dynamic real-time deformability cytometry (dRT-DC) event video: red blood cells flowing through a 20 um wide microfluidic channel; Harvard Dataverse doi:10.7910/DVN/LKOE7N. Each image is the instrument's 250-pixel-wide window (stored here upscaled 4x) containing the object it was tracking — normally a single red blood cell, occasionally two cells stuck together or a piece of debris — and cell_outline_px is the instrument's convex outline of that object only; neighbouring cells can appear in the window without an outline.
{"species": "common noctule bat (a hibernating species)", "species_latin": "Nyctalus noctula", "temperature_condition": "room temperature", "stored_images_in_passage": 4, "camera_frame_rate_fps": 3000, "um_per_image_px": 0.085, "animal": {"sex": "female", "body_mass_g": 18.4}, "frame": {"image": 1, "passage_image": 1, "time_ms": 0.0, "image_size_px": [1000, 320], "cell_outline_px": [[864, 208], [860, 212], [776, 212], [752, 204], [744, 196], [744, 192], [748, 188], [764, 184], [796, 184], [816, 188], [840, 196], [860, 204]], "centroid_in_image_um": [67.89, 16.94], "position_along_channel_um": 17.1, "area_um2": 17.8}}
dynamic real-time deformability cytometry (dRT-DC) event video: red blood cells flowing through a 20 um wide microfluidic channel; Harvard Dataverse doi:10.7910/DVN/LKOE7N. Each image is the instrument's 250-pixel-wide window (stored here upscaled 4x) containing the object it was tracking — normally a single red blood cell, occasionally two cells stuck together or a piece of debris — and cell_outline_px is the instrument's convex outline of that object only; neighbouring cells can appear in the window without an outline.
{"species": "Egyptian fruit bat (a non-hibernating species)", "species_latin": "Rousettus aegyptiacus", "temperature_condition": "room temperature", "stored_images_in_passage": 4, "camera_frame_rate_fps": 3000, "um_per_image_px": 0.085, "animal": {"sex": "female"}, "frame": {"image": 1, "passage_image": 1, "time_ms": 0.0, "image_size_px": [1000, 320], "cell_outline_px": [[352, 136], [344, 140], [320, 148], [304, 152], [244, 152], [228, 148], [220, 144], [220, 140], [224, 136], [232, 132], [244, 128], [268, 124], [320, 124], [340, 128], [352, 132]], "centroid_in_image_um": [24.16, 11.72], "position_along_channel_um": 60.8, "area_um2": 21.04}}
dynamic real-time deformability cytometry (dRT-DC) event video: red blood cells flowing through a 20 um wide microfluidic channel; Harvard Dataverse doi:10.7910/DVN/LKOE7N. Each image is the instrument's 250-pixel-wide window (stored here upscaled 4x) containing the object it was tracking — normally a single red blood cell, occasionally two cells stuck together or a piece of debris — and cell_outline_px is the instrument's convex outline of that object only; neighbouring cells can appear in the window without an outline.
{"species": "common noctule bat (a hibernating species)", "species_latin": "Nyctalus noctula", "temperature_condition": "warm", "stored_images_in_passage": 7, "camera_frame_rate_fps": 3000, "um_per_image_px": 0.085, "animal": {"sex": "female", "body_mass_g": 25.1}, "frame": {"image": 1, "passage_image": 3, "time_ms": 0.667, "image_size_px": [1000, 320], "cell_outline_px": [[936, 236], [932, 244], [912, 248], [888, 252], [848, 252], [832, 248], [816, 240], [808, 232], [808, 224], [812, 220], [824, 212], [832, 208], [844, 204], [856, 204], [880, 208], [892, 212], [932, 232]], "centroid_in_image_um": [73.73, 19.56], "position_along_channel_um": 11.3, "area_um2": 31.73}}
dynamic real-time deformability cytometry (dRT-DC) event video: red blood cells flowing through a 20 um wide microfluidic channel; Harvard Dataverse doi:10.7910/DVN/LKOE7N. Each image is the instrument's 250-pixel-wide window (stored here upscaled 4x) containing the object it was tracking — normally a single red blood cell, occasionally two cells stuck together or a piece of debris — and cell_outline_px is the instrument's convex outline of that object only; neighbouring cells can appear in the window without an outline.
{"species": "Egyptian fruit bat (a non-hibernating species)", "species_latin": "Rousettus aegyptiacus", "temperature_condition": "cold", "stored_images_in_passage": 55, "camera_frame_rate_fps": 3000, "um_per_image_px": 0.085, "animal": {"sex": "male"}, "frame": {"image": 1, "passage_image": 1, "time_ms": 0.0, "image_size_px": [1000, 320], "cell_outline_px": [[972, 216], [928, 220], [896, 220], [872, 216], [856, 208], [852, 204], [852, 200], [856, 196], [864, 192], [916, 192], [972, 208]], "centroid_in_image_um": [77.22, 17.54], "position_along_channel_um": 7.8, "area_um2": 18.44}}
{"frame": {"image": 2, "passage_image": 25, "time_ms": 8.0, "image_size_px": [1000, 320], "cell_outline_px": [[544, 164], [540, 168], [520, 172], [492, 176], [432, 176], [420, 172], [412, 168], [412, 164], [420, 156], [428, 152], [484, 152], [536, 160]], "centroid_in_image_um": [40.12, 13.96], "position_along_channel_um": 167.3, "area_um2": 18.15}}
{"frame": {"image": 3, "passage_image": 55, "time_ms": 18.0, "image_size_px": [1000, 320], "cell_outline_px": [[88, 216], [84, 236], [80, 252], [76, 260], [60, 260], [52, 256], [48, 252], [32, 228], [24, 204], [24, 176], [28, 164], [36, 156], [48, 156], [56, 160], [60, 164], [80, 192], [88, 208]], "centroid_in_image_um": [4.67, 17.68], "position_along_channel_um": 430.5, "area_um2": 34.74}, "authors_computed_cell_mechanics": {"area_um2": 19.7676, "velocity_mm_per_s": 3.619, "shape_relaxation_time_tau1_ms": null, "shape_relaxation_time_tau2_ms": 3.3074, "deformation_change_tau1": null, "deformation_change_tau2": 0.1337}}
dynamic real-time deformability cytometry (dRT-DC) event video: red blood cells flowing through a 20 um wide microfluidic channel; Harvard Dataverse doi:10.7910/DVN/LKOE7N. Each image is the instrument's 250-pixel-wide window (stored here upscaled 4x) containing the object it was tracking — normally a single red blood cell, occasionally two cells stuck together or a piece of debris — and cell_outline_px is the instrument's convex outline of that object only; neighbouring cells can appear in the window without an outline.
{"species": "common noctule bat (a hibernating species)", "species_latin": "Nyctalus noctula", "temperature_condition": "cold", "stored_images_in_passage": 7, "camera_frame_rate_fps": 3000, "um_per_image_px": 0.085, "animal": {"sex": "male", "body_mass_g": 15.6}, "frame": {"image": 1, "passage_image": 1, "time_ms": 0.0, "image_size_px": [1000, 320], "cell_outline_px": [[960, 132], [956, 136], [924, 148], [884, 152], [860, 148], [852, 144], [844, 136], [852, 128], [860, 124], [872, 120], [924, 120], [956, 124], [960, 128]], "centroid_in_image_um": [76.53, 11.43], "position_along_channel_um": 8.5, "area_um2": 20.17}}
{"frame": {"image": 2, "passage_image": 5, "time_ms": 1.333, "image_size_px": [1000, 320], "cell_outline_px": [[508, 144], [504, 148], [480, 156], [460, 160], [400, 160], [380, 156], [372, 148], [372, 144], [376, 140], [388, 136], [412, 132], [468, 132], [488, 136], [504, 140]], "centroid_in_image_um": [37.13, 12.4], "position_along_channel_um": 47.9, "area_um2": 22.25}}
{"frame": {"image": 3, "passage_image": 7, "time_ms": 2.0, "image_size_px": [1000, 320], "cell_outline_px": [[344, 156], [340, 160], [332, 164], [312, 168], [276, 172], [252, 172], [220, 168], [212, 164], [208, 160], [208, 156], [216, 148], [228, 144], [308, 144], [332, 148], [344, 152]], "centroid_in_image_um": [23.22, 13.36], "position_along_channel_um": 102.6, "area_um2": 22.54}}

----

## Problem
Repeat the listing above without any change.

## Solution for this problem
dynamic real-time deformability cytometry (dRT-DC) event video: red blood cells flowing through a 20 um wide microfluidic channel; Harvard Dataverse doi:10.7910/DVN/LKOE7N. Each image is the instrument's 250-pixel-wide window (stored here upscaled 4x) containing the object it was tracking — normally a single red blood cell, occasionally two cells stuck together or a piece of debris — and cell_outline_px is the instrument's convex outline of that object only; neighbouring cells can appear in the window without an outline.
{"species": "common noctule bat (a hibernating species)", "species_latin": "Nyctalus noctula", "temperature_condition": "room temperature", "stored_images_in_passage": 4, "camera_frame_rate_fps": 3000, "um_per_image_px": 0.085, "animal": {"sex": "female", "body_mass_g": 18.4}, "frame": {"image": 1, "passage_image": 1, "time_ms": 0.0, "image_size_px": [1000, 320], "cell_outline_px": [[864, 208], [860, 212], [776, 212], [752, 204], [744, 196], [744, 192], [748, 188], [764, 184], [796, 184], [816, 188], [840, 196], [860, 204]], "centroid_in_image_um": [67.89, 16.94], "position_along_channel_um": 17.1, "area_um2": 17.8}}
dynamic real-time deformability cytometry (dRT-DC) event video: red blood cells flowing through a 20 um wide microfluidic channel; Harvard Dataverse doi:10.7910/DVN/LKOE7N. Each image is the instrument's 250-pixel-wide window (stored here upscaled 4x) containing the object it was tracking — normally a single red blood cell, occasionally two cells stuck together or a piece of debris — and cell_outline_px is the instrument's convex outline of that object only; neighbouring cells can appear in the window without an outline.
{"species": "Egyptian fruit bat (a non-hibernating species)", "species_latin": "Rousettus aegyptiacus", "temperature_condition": "room temperature", "stored_images_in_passage": 4, "camera_frame_rate_fps": 3000, "um_per_image_px": 0.085, "animal": {"sex": "female"}, "frame": {"image": 1, "passage_image": 1, "time_ms": 0.0, "image_size_px": [1000, 320], "cell_outline_px": [[352, 136], [344, 140], [320, 148], [304, 152], [244, 152], [228, 148], [220, 144], [220, 140], [224, 136], [232, 132], [244, 128], [268, 124], [320, 124], [340, 128], [352, 132]], "centroid_in_image_um": [24.16, 11.72], "position_along_channel_um": 60.8, "area_um2": 21.04}}
dynamic real-time deformability cytometry (dRT-DC) event video: red blood cells flowing through a 20 um wide microfluidic channel; Harvard Dataverse doi:10.7910/DVN/LKOE7N. Each image is the instrument's 250-pixel-wide window (stored here upscaled 4x) containing the object it was tracking — normally a single red blood cell, occasionally two cells stuck together or a piece of debris — and cell_outline_px is the instrument's convex outline of that object only; neighbouring cells can appear in the window without an outline.
{"species": "common noctule bat (a hibernating species)", "species_latin": "Nyctalus noctula", "temperature_condition": "warm", "stored_images_in_passage": 7, "camera_frame_rate_fps": 3000, "um_per_image_px": 0.085, "animal": {"sex": "female", "body_mass_g": 25.1}, "frame": {"image": 1, "passage_image": 3, "time_ms": 0.667, "image_size_px": [1000, 320], "cell_outline_px": [[936, 236], [932, 244], [912, 248], [888, 252], [848, 252], [832, 248], [816, 240], [808, 232], [808, 224], [812, 220], [824, 212], [832, 208], [844, 204], [856, 204], [880, 208], [892, 212], [932, 232]], "centroid_in_image_um": [73.73, 19.56], "position_along_channel_um": 11.3, "area_um2": 31.73}}
dynamic real-time deformability cytometry (dRT-DC) event video: red blood cells flowing through a 20 um wide microfluidic channel; Harvard Dataverse doi:10.7910/DVN/LKOE7N. Each image is the instrument's 250-pixel-wide window (stored here upscaled 4x) containing the object it was tracking — normally a single red blood cell, occasionally two cells stuck together or a piece of debris — and cell_outline_px is the instrument's convex outline of that object only; neighbouring cells can appear in the window without an outline.
{"species": "Egyptian fruit bat (a non-hibernating species)", "species_latin": "Rousettus aegyptiacus", "temperature_condition": "cold", "stored_images_in_passage": 55, "camera_frame_rate_fps": 3000, "um_per_image_px": 0.085, "animal": {"sex": "male"}, "frame": {"image": 1, "passage_image": 1, "time_ms": 0.0, "image_size_px": [1000, 320], "cell_outline_px": [[972, 216], [928, 220], [896, 220], [872, 216], [856, 208], [852, 204], [852, 200], [856, 196], [864, 192], [916, 192], [972, 208]], "centroid_in_image_um": [77.22, 17.54], "position_along_channel_um": 7.8, "area_um2": 18.44}}
{"frame": {"image": 2, "passage_image": 25, "time_ms": 8.0, "image_size_px": [1000, 320], "cell_outline_px": [[544, 164], [540, 168], [520, 172], [492, 176], [432, 176], [420, 172], [412, 168], [412, 164], [420, 156], [428, 152], [484, 152], [536, 160]], "centroid_in_image_um": [40.12, 13.96], "position_along_channel_um": 167.3, "area_um2": 18.15}}
{"frame": {"image": 3, "passage_image": 55, "time_ms": 18.0, "image_size_px": [1000, 320], "cell_outline_px": [[88, 216], [84, 236], [80, 252], [76, 260], [60, 260], [52, 256], [48, 252], [32, 228], [24, 204], [24, 176], [28, 164], [36, 156], [48, 156], [56, 160], [60, 164], [80, 192], [88, 208]], "centroid_in_image_um": [4.67, 17.68], "position_along_channel_um": 430.5, "area_um2": 34.74}, "authors_computed_cell_mechanics": {"area_um2": 19.7676, "velocity_mm_per_s": 3.619, "shape_relaxation_time_tau1_ms": null, "shape_relaxation_time_tau2_ms": 3.3074, "deformation_change_tau1": null, "deformation_change_tau2": 0.1337}}
dynamic real-time deformability cytometry (dRT-DC) event video: red blood cells flowing through a 20 um wide microfluidic channel; Harvard Dataverse doi:10.7910/DVN/LKOE7N. Each image is the instrument's 250-pixel-wide window (stored here upscaled 4x) containing the object it was tracking — normally a single red blood cell, occasionally two cells stuck together or a piece of debris — and cell_outline_px is the instrument's convex outline of that object only; neighbouring cells can appear in the window without an outline.
{"species": "common noctule bat (a hibernating species)", "species_latin": "Nyctalus noctula", "temperature_condition": "cold", "stored_images_in_passage": 7, "camera_frame_rate_fps": 3000, "um_per_image_px": 0.085, "animal": {"sex": "male", "body_mass_g": 15.6}, "frame": {"image": 1, "passage_image": 1, "time_ms": 0.0, "image_size_px": [1000, 320], "cell_outline_px": [[960, 132], [956, 136], [924, 148], [884, 152], [860, 148], [852, 144], [844, 136], [852, 128], [860, 124], [872, 120], [924, 120], [956, 124], [960, 128]], "centroid_in_image_um": [76.53, 11.43], "position_along_channel_um": 8.5, "area_um2": 20.17}}
{"frame": {"image": 2, "passage_image": 5, "time_ms": 1.333, "image_size_px": [1000, 320], "cell_outline_px": [[508, 144], [504, 148], [480, 156], [460, 160], [400, 160], [380, 156], [372, 148], [372, 144], [376, 140], [388, 136], [412, 132], [468, 132], [488, 136], [504, 140]], "centroid_in_image_um": [37.13, 12.4], "position_along_channel_um": 47.9, "area_um2": 22.25}}
{"frame": {"image": 3, "passage_image": 7, "time_ms": 2.0, "image_size_px": [1000, 320], "cell_outline_px": [[344, 156], [340, 160], [332, 164], [312, 168], [276, 172], [252, 172], [220, 168], [212, 164], [208, 160], [208, 156], [216, 148], [228, 144], [308, 144], [332, 148], [344, 152]], "centroid_in_image_um": [23.22, 13.36], "position_along_channel_um": 102.6, "area_um2": 22.54}}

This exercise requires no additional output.